LLaDA pre-trains a large-scale discrete diffusion LM from scratch, which is computationally expensive. TESS 2 chooses to reuse knowledge from existing AR models, making it more cost-effective and practical, embodying the philosophy of "standing on the shoulders of giants."

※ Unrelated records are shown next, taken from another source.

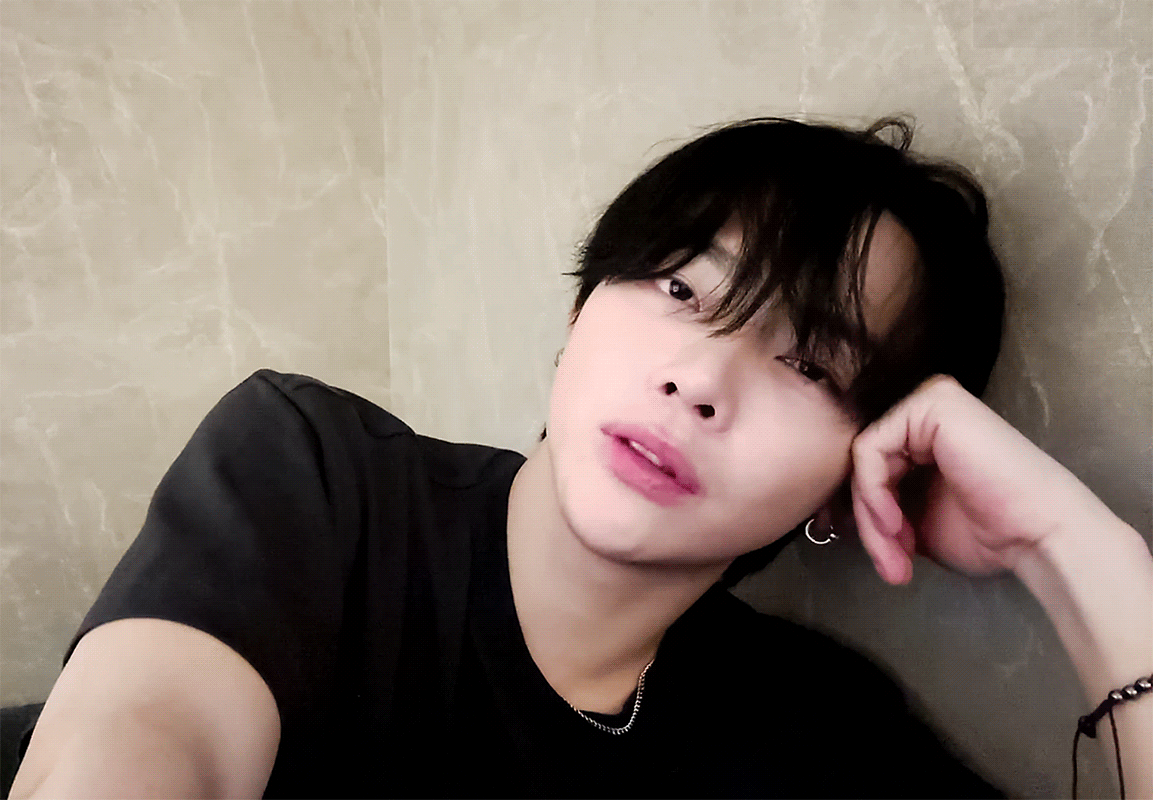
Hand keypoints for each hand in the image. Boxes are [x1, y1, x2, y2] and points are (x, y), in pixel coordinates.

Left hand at [848, 374, 1118, 584]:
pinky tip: (895, 521)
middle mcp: (925, 412)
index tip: (889, 561)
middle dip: (871, 523)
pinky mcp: (929, 405)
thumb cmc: (992, 533)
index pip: (871, 471)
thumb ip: (886, 509)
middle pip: (864, 466)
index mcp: (925, 436)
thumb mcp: (920, 522)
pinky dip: (873, 491)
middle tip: (892, 565)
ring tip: (896, 551)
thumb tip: (843, 517)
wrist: (1039, 534)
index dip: (871, 521)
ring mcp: (927, 403)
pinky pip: (869, 449)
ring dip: (872, 516)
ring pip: (863, 461)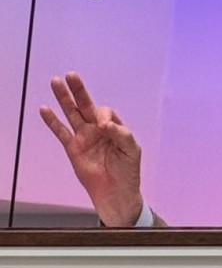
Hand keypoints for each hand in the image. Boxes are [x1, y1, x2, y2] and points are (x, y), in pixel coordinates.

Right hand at [39, 72, 142, 225]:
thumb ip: (121, 134)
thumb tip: (103, 124)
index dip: (103, 115)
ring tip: (55, 82)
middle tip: (71, 76)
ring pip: (71, 114)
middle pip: (86, 105)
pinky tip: (44, 109)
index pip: (105, 112)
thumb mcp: (131, 150)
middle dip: (79, 91)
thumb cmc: (127, 171)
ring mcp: (84, 137)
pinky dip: (52, 121)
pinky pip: (61, 132)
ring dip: (63, 99)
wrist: (115, 192)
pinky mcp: (73, 148)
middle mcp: (97, 129)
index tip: (104, 127)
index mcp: (114, 127)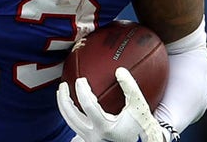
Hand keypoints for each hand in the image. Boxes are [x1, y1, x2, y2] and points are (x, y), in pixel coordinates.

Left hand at [57, 68, 171, 141]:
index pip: (87, 105)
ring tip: (63, 96)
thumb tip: (119, 70)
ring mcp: (91, 140)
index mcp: (105, 126)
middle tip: (63, 85)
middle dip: (64, 99)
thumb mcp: (139, 106)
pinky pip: (77, 130)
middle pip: (71, 116)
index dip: (82, 90)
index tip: (81, 80)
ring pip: (71, 124)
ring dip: (65, 109)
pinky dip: (72, 118)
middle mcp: (95, 135)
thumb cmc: (143, 127)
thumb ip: (130, 88)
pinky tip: (73, 111)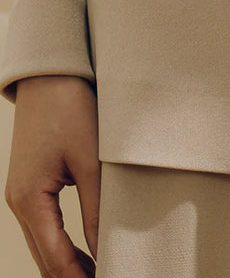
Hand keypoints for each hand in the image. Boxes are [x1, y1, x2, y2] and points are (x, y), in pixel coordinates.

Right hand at [5, 75, 99, 276]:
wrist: (50, 75)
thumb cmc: (71, 110)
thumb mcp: (90, 160)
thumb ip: (97, 209)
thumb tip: (107, 251)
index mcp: (29, 200)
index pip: (55, 259)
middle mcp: (18, 203)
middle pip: (44, 260)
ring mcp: (20, 194)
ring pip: (42, 247)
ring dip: (67, 266)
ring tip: (99, 274)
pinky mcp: (29, 185)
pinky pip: (43, 228)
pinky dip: (62, 246)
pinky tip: (85, 254)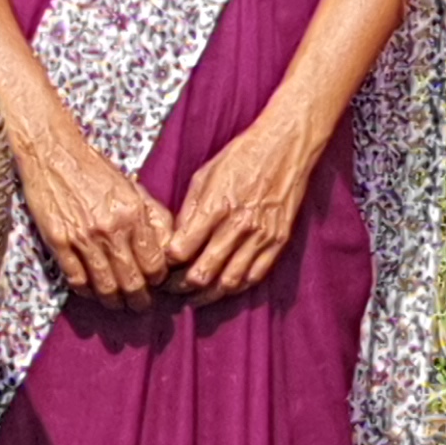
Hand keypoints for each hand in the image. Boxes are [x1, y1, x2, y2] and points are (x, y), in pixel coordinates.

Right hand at [12, 111, 170, 307]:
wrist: (54, 154)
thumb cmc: (96, 171)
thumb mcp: (134, 189)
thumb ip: (154, 218)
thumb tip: (170, 248)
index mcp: (134, 215)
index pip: (155, 264)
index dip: (159, 281)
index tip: (156, 285)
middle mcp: (111, 229)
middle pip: (132, 282)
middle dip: (140, 301)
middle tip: (140, 306)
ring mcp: (83, 237)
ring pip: (105, 287)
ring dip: (114, 302)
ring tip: (118, 305)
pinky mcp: (59, 241)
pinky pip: (76, 279)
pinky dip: (86, 291)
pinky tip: (91, 291)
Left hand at [164, 114, 322, 303]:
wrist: (285, 148)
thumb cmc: (241, 157)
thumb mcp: (204, 176)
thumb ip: (189, 212)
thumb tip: (176, 242)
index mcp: (215, 206)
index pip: (181, 251)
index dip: (166, 266)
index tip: (160, 268)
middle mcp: (238, 225)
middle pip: (202, 274)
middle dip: (180, 288)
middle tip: (170, 290)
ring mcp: (260, 236)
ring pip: (228, 283)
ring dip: (206, 296)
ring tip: (192, 296)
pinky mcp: (278, 241)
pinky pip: (254, 276)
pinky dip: (235, 288)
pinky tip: (221, 288)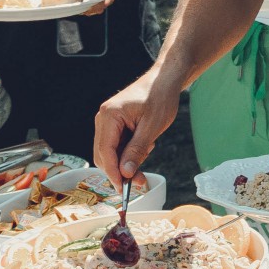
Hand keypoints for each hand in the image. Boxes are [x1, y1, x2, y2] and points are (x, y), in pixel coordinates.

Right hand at [92, 65, 179, 184]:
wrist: (165, 80)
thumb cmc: (160, 97)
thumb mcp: (151, 127)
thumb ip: (136, 150)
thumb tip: (125, 173)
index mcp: (109, 116)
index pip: (105, 151)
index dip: (113, 173)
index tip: (122, 189)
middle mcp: (103, 118)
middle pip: (104, 155)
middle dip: (120, 170)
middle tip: (138, 181)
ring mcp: (108, 121)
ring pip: (110, 152)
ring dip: (126, 162)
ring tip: (147, 155)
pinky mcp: (115, 124)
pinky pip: (117, 145)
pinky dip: (129, 152)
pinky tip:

vs SSD-LM / SSD-2 (Han et al. 2022, 2023)¶

SSD-LM, the predecessor of TESS, adopts a semi-autoregressive generation approach. TESS 2 demonstrates that fully non-autoregressive generation is feasible under a 2048-token context, and substantially boosts performance through Mistral adaptation.

Rating¶

Novelty: ⭐⭐⭐⭐ — The AR-to-Diffusion adaptation scheme and reward guidance are both original contributions, achieving a generalist instruction-following diffusion LM for the first time.
Experimental Thoroughness: ⭐⭐⭐⭐⭐ — Incorporates detailed analyses on base model ablations, adaptation block/steps, diffusion steps, and reward guidance weights, alongside comprehensive coverage of downstream tasks.
Writing Quality: ⭐⭐⭐⭐ — Features a clear structure, adequate technical details, and quantitative support for key findings.
Value: ⭐⭐⭐⭐ — Provides a practical training solution and a clear understanding of capability boundaries for diffusion language models, with the reward guidance approach offering extensive potential for extension.